Dumuzi was taken captive in Uruk.
He will no longer bathe in Eridu.
He will no longer soap himself at the holy shrine. . .
He will no longer perform his sweet task among the maidens of the city.”1
Evidently his “job” was not only to satisfy Inanna’s lusty appetite. He also was charged with initiating young girls into the mysteries of sex.
Here is Dumuzi’s mother Sirtur mourning the death of her son:
“The ewe gives up her lamb.
The goat gives up her kid.
My heart plays the reed pipe of mourning.
I would go to him,
I would see my child.”
The mother walked to the desolate place.
Sirtur walked to where Dumuzi lay.
She looked at the slain wild bull.
She looked into his face. She said:
“My child, the face is yours.
The spirit has fled.”
There is mourning in the house.
There is grief in the inner chambers.2
For me, this is one of the more evocative passages in the poem – a pre-Christian pieta in which a mother beholds her dead son. But it wasn’t till after I had made the print that I connected Dumuzi with the crucified Christ (also a “Good Shepherd”). During the design process, I was thinking about Sirtur’s pain. She knows that sheep and goats give up their young as part of the natural order of husbandry, but her son was grown – a wild bull cut down in his prime. She looks at his bruised, dead face, one eye swollen closed, and retreats to the “inner chambers” of her house. Her grief strikes me as wise.
As for Inanna, she has forgotten her quarrel with Dumuzi. She feels no guilt for having caused his death. She remembers only the early bliss of their marriage. “Gone is my husband, my sweet husband,” she cries. “Gone is my love, my sweet love.”
My beloved has been taken from the city.
O, you flies of the steppe,
My beloved bridegroom has been taken from me
Before I could wrap him with a proper shroud. . .
I ask the hills and valleys:
‘Where is my husband?’
I say to them:
‘I can no longer bring him food.
I can no longer serve him drink.’
The jackal lies down in his bed.
The raven dwells in his sheepfold.
You ask me about his reed pipe?
The wind must play it for him.
You ask me about his sweet songs?
The wind must them for him.’”3
For my print, I imagined Inanna mourning in Mesopotamian fashion: she has shorn off her abundant hair and clawed at her face with her nails. I don’t know if a Sumerian woman in mourning would have worn jewelry. Nonetheless, I couldn’t resist borrowing some for Inanna – a carnelian-lapis cuff and a gold wreath excavated from Queen Pubai’s tomb in Ur.

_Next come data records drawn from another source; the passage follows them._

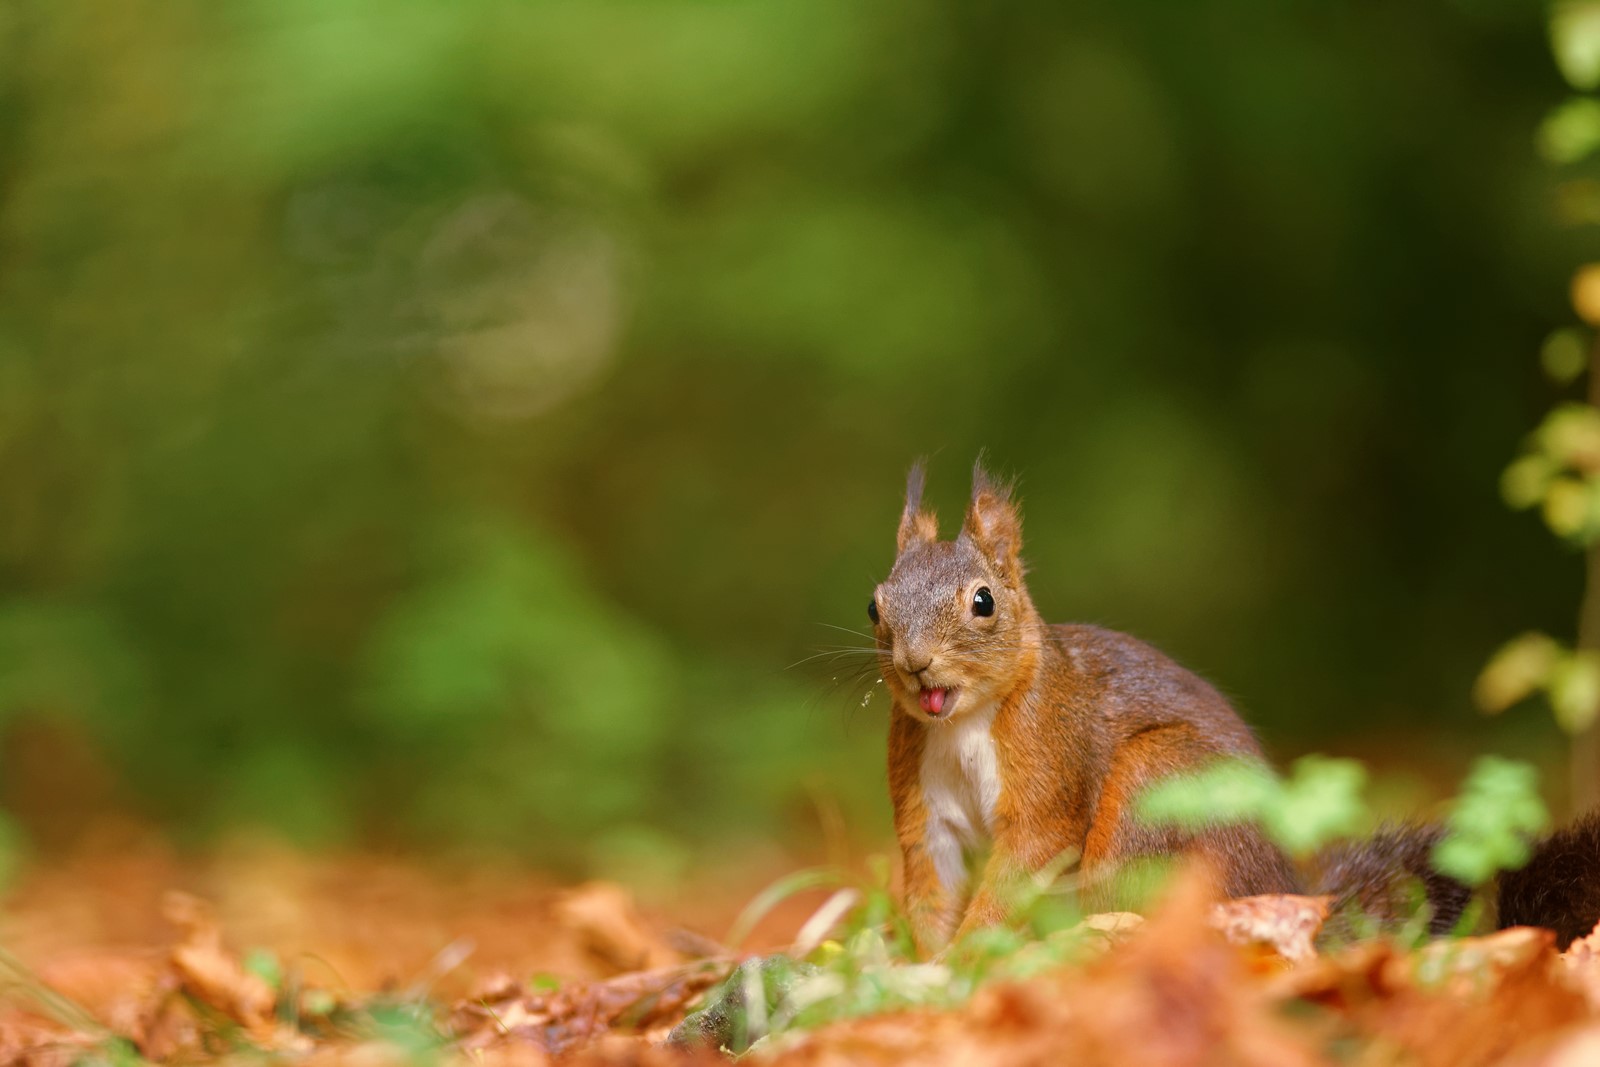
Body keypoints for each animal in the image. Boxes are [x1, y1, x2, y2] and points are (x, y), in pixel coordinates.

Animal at [876, 463, 1600, 953]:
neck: (963, 723)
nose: (916, 664)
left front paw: (969, 958)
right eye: (874, 605)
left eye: (983, 601)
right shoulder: (922, 797)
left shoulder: (1051, 761)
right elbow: (931, 879)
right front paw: (929, 964)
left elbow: (1027, 853)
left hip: (1154, 787)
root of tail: (1288, 897)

At first reading, Inanna’s lament puzzled me. Why was she distressed about Dumuzi’s food and drink? It seemed out of character: the warrior-goddess as a nurturing “little woman”? But after some googling, I learned that food and drink were a significant part of Sumerian funeral rites. Dumuzi should have been buried in a royal tomb with a generous supply of food and drink, as well as his reed pipe and other possessions to enjoy in the Underworld. To care for his needs, a retinue of servants and fellow musicians might have been sacrificed and buried with him.4
As it was, however, only ravens and jackals lay beside his dead body. Inanna worried that without a proper funeral, Dumuzi’s spirit would return as an angry, hungry ghost to wreak havoc on her lands. Fortunately, a “holy fly” saved the day. It buzzed insistently around Inanna’s head and inquired: “If I tell you where Dumuzi is, what will you give me?”
“If you tell me,
I will let you frequent the beer-houses and taverns.
I will let you dwell among the talk of the wise ones.
I will let you dwell among the songs of the minstrels.”5
So the fly was persuaded. It revealed where Dumuzi lay and, accompanied by his beloved sister Geshtinanna, Inanna set out to find him.
1 Wokstein and Kramer, Inanna, Queen of Heaven and Earth, Harper Row, 1983, p. 85
2 Ibid. p. 87
3 Ibid. p.86
4 In the tombs at Ur, excavated in the 1920s by British archaeologist Sir Leonard Woolley, 73 bodies of ritually sacrificed “attendants” were found with the remains of royal individuals.